Hochverrat, Verstoß gegen das Grundgesetz, Meineid, Unfähigkeit der Regierung zum extremen Schaden des Deutschen Volkes

Soldaten der Bundeswehr!

Bei Eurem Gelöbnis habt Ihr geschworen:

Ich schwöre, der Bundesrepublik Deutschland treu zu dienen und das Recht und die Freiheit des deutschen Volkes tapfer zu verteidigen, so wahr mir Gott helfe.“

Das heißt: In einer Situation, wo von der Staatsspitze selbst Gefahr für dieses Volk und seine Freiheit ausgeht, seid Ihr nicht mehr an Befehle dieser Staatsspitze gebunden.

Diese Situation ist jetzt erreicht. Über alle fatalen Entscheidungen der Bundesregierung in den letzten Jahren – etwa die sogenannte Euro-Rettung und die neue Frontstellung gegenüber Russland –, konnte man unterschiedlicher Meinung sein. Jedenfalls haben diese Entscheidungen Deutschland nicht unmittelbar bedroht und sind im Falle einer politischen Bewusstwerdung noch korrigierbar.

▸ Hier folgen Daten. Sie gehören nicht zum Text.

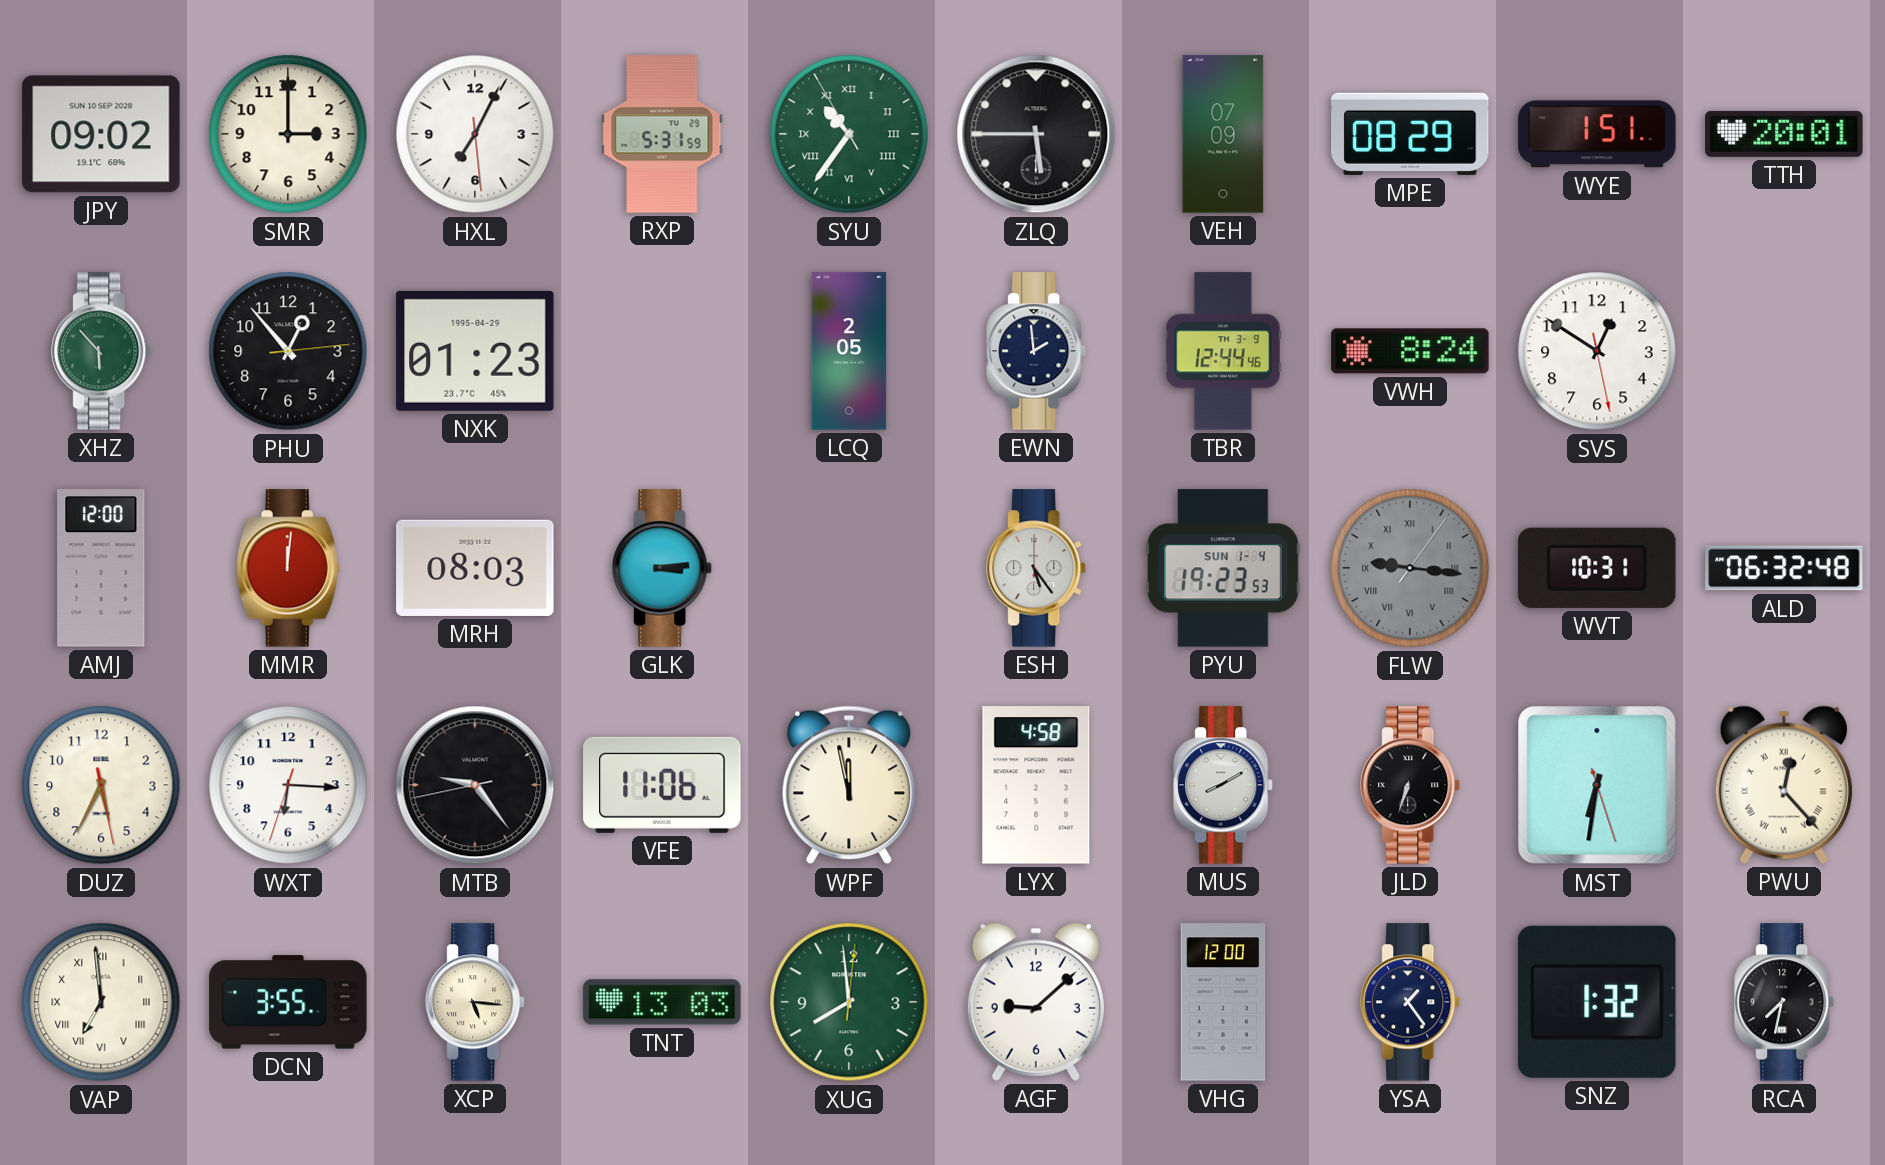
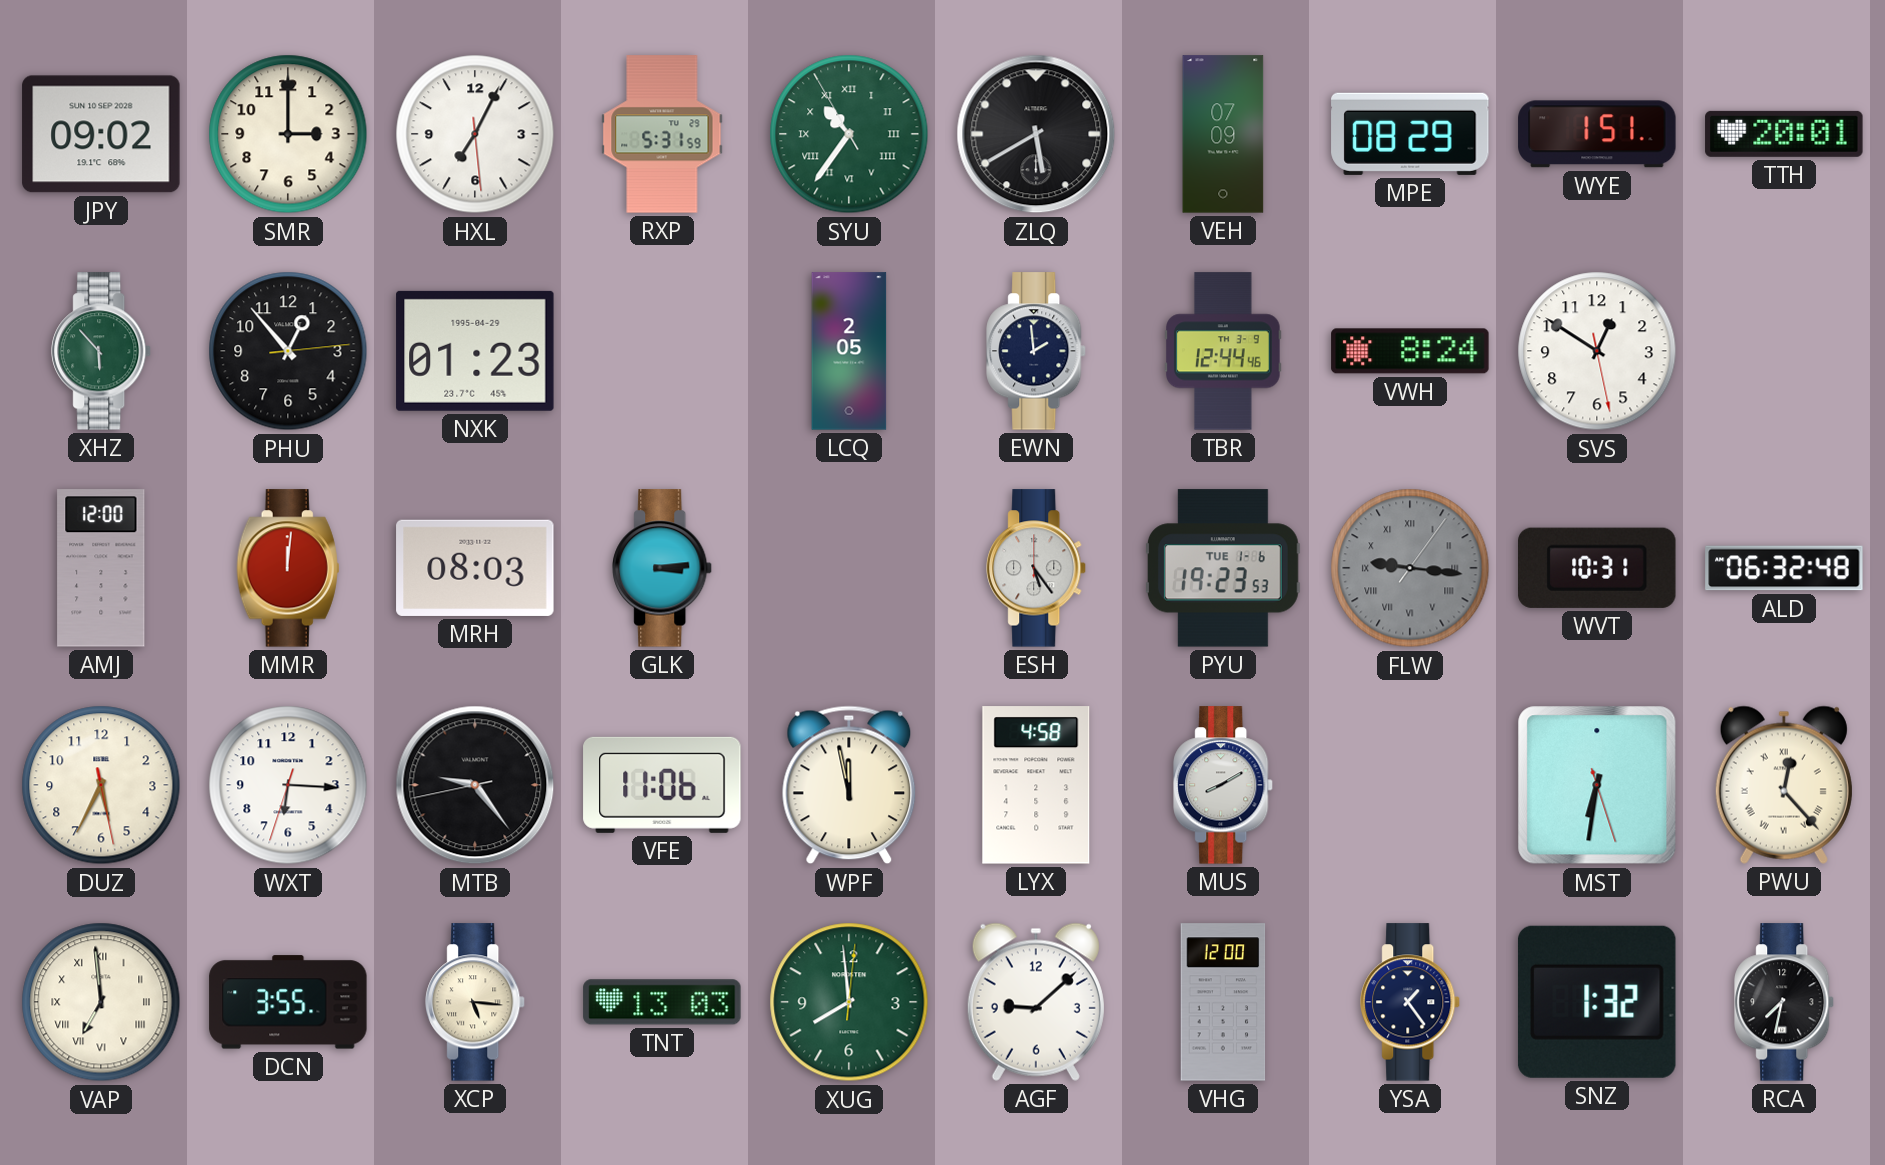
ZLQ: 5:45 -> 5:40
PYU date: SUN 1-4 -> TUE 1-6
JLD: 6:33 -> none
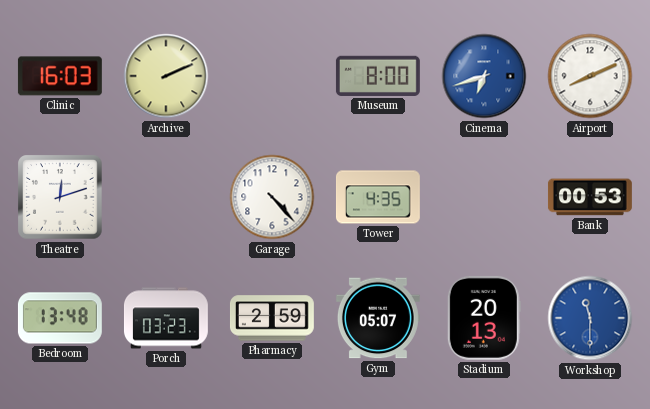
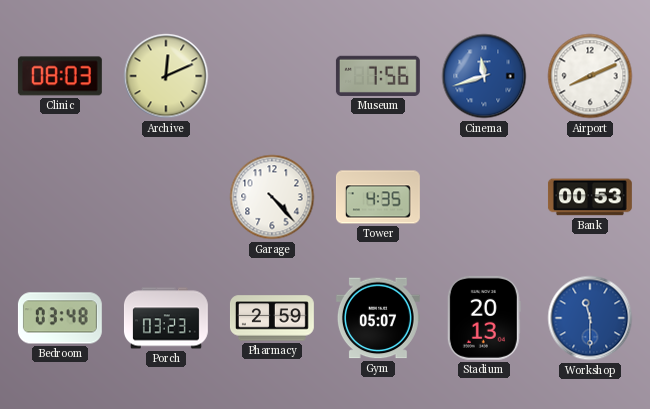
Clinic: 16:03 -> 08:03
Archive: 2:11 -> 12:11
Museum: 8:00 -> 7:56
Cinema: 6:42 -> 11:42
Theatre: 12:12 -> none
Bedroom: 13:48 -> 03:48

In der aktuellen Situation droht jedoch akute Gefahr für das Volk und den Staat, denen Ihr Treue geschworen hat. Mit der kürzlichen Entscheidung der Bundeskanzlerin zur bedingungslosen Öffnung unserer Grenzen wird die Existenz beider aufs Spiel gesetzt: Der Zustrom von Millionen Fremder – die Prognose von einer Million für 2015 ist jetzt schon unrealistisch, künftig werden drei bis fünf Millionen (so der ehem. Bürgermeister von Berlin-Neukölln, Heinz Buschkowsky, SPD) vorhergesagt – ist nicht verkraftbar. Frau Merkel ist offenbar gewillt, diese Zerstörungspolitik fortzusetzen. Am Freitag sagte sie: “Das Grundrecht für politisch Verfolgte kennt keine Obergrenze; das gilt auch für die Flüchtlinge, die aus der Hölle eines Bürgerkrieges zu uns kommen.” Damit hat sie jeden Bürger der kriegszerrissenen Staaten in Afrika und Nahost bis hin zu Afghanistan und Pakistan nach Deutschland eingeladen.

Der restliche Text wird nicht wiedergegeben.